I had every intention of posting more, I did. I have been putting some outfits on my Facebook page and Instagram still so be sure to follow me there. But honestly life has been tough lately. Having to completely change what I thought life was going to look like hasn’t been easy. At first I felt a sense of freedom, having finally made a hard decision, and there is definitely a freedom that comes from doing whatever you want, whenever you want again. But then the sadness, loneliness, and fear sets in. It is scary, I’m not going to lie. I can’t help but wonder if I will ever find someone to love me again, and dating here isn’t easy. Just ask all my fabulous and beautiful single girlfriends. But you get through each day and hope that each one is easier than the next. I’m very lucky to have lots of wonderful and supportive girlfriends here and around the country, some of them having been in my shoes and come out the other end better than before. My cousin went through a very similar situation to mine and is on the other end of Facebook messenger for me almost daily, reminding me it won’t feel this bad forever. She encouraged me to maybe even blog about it, so here I am : )
I felt before I sort of glossed over things, just wanting to move forward, but of course it is never that easy. And I share my life here so felt it was time to open up a bit more. Maybe some of you have been through or are going through similar situations.
I’ve dipped my toe back in the dating pool a bit and so far I’ve found one guy I really liked who sent me a very lame text ending things after we discovered he was deathly allergic to my cat. Awesome. Like throat closing up allergic. It was crushing to feel that hopeful and see it all end with a text. I’ve also been “catfished” – pretty sure the pictures he used were at least 10 years old. Most have been fine but no sparks. I have made friends through one date with another divorcee though, reminded me it can be nice to have male friends that aren’t just your husband’s friends. And so it goes…
Going into the holidays single for the first time in 8 years is daunting. I have my sorority holiday party tonight that one of my gay besties is attending with me, god bless him. But then I have to hit the work party solo when most people are coupled up and it feels less than awesome.
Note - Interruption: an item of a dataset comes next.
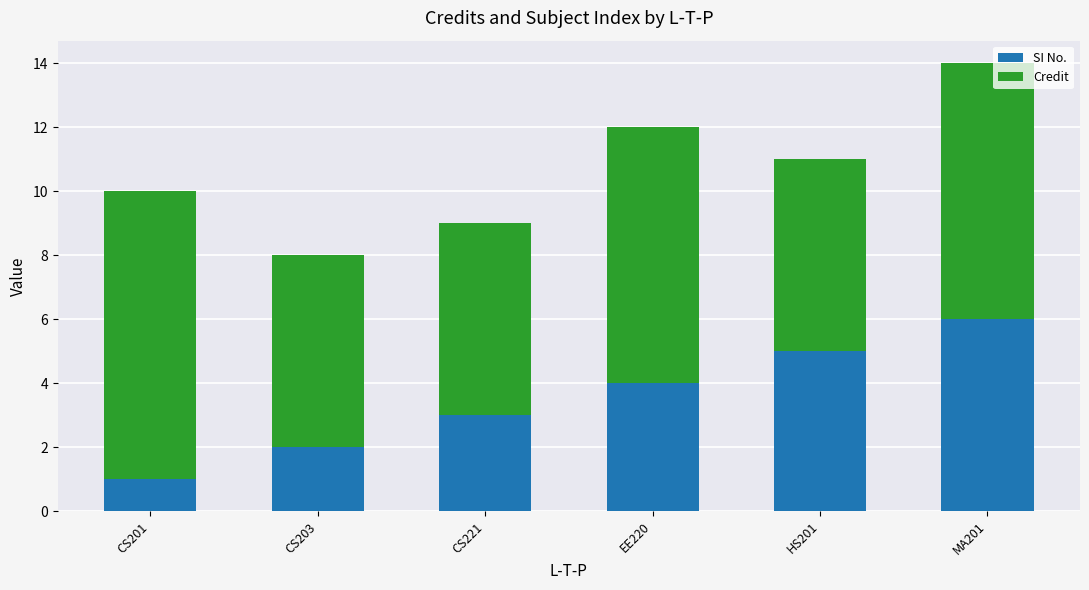

List the labels in order of SI No. value, smallest first.

CS201, CS203, CS221, EE220, HS201, MA201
So that’s where I’m at right now! I’m really hoping once the holidays pass my spirits will lift and I will find the motivation I need to get back at it. Or who knows, maybe the holiday spirit will catch on sooner than later, or at least the sales : )
On a positive note I’m still loving my new place, and Coco is very happy and settled in. Work is going really well and I’m happy to have a place to go each day with awesome co-workers.
I really appreciate you all for following along with my sporadic posting, and your supportive comments mean a lot.